*CONSIGNE*:
Prolongez l'article sur le rapport d'Oxfam consacré aux inégalités mondiales en reprenant juste après sa dernière phrase.

*TEXTE FOURNI*:
------------------------------

Inégalités mondiales : Oxfam invite les gouvernements à se réveiller

|
22.01.2019

« Le néolibéralisme aurait dû être discrédité depuis 2007-2008 », estime la directrice générale d’Oxfam International.

Alors que doit débuter, mardi 22 janvier, le traditionnel Forum de Davos, grand raout de l’économie mondiale, Oxfam vient de publier son rapport annuel sur les inégalités. Emaillé, comme souvent, de quelques chiffres vertigineux. Ainsi, en 2018, selon l’organisation, 26 personnes possèdent ainsi autant de richesses que la moitié la plus pauvre de l’humanité ; 1 % de la fortune de Jeff Bezos, le patron d’Amazon et personne la plus riche du monde, équivaut au budget santé de l’Ethiopie et de ses quelque 105 millions d’habitants ; les « super-riches », d’ailleurs, dissimulant au moins 7 600 milliards de dollars aux autorités fiscales, soit un manque à gagner, en termes d’impôts, estimé à 200 milliards de dollars.

Selon Oxfam, tandis que les courbes de l’impôt sur le revenu, sur les successions et sur les sociétés ont diminué jusqu’en 2010, seules les deux premières sont reparties à la hausse il y a une dizaine d’années. Les taxes sur les entreprises, au niveau mondial, poursuivant actuellement leur tendance baissière. Ce qui explique le creusement des inégalités entre population extrêmement riche et moins aisée. « Depuis la crise de 2008, le poids de la fiscalité a été transféré des entreprises vers les ménages, l’augmentation nette des recettes fiscales est attribuable aux impôts sur les salaires et aux taxes sur la consommation comme la TVA [taxe sur la valeur ajoutée, ndlr] », renseigne effectivement l’organisation.

Procès du néolibéralisme

Dont le rapport, globalement, fait (à juste titre) le procès du néolibéralisme et du capitalisme irraisonné. « Le néolibéralisme nous accompagne depuis près de quarante ans. [Il] aurait dû être discrédité depuis 2007-2008, mais il tient toujours lieu de référence pour l’élite politique et écono­mique, explique Winnie Byanyima, la ­directrice générale d’Oxfam International. Pour Oxfam, cela illustre un manque d’imagination criant des leaders politiques actuels, une incapacité à concevoir un autre modèle économique alternatif au néolibéralisme pourtant défaillant. » Car celui-ci entraine des situations aussi ubuesques qu’inquiétantes, où la pauvreté se conjugue parfois au genre et à la couleur de peau.

D’après une étude menée en milieu rural en Egypte, 30 % des femmes considèrent les longues distances et les temps d’attente importants comme étant une barrière à l’utilisation des services de santé. Ce qui illustre, selon Oxfam, l’importance des investissements et de la construction d’hôpitaux publics gratuits et de qualité à proximité des lieux de résidence et de travail des femmes.

------------------------------

*EXTRAITS DE DONNÉES*:
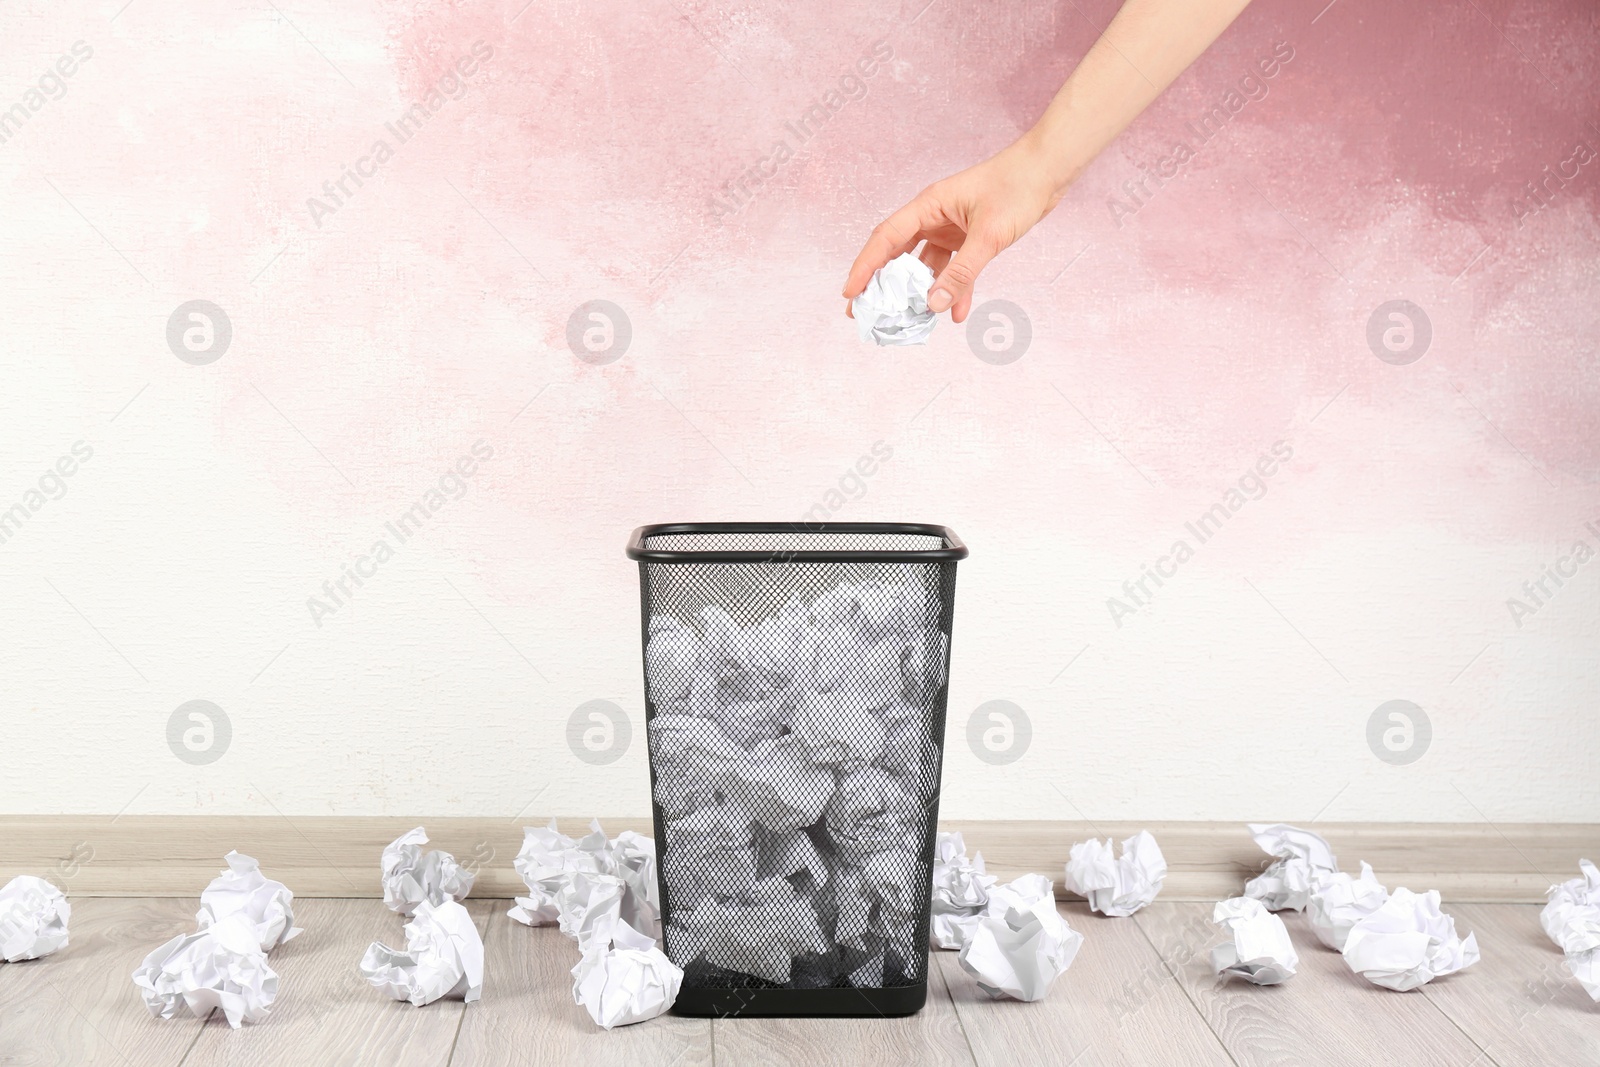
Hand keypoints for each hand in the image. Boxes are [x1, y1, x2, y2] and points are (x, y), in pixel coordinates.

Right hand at [843, 136, 1063, 323]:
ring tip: (908, 320)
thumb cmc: (1016, 188)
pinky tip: (955, 312)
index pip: (886, 239)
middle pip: (898, 254)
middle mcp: (933, 216)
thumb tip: (933, 304)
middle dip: (883, 285)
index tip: (850, 293)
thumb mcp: (988, 236)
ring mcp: (950, 228)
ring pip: (926, 265)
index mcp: (928, 206)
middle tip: (866, 312)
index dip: (865, 267)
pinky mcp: (969, 237)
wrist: (1047, 172)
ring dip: (919, 292)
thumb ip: (961, 273)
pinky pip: (954, 268)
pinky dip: (954, 288)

------------------------------

*RÉSULTAT CI-DESSOUS*:
En Tunisie, d’après le rapport d’Oxfam, 81 % des enfants de 3 à 4 ans issus des 20 % des foyers les plus riches ont bénéficié, en 2011-2012, d’une éducation préscolaire, contre seulement 13 % des enfants du même âge issus des 20 % des foyers les plus pauvres. Dans le domaine de la santé, si les femmes effectuent en moyenne plus de travail de soin non rémunéré que les hommes, la situation s’aggrave chez les femmes défavorisées. « Les femmes plus pauvres sont moins susceptibles d’avoir accès à de l’eau courante propre et aux services publics pour la santé et la garde d’enfants », interpelle Oxfam. Ce qui crée d’inévitables cercles vicieux, puisque « le travail de soin non rémunéré amplifie les inégalités économiques ».

« Réduction de la pauvreté »

Pour enrayer la hausse de la courbe des inégalités planétaires, selon Winnie Byanyima, « les gouvernements doivent faire en sorte que les plus nantis participent plus activement à la justice fiscale afin de mieux s’attaquer à la réduction de la pauvreté. [Alors qu’aujourd’hui ils] sous-taxent les plus fortunés quand, dans le même temps, les services publics cruciaux, comme la santé ou l’éducation, s’effondrent faute de financement, affectant en premier lieu les femmes et les filles. » Pourtant, apprend-t-on dans le rapport d’Oxfam, « lorsque les services fournis publiquement sont conçus pour fonctionner, l’ampleur et la rapidité de leur impact sur la réduction de la pauvreté sont imbattables ».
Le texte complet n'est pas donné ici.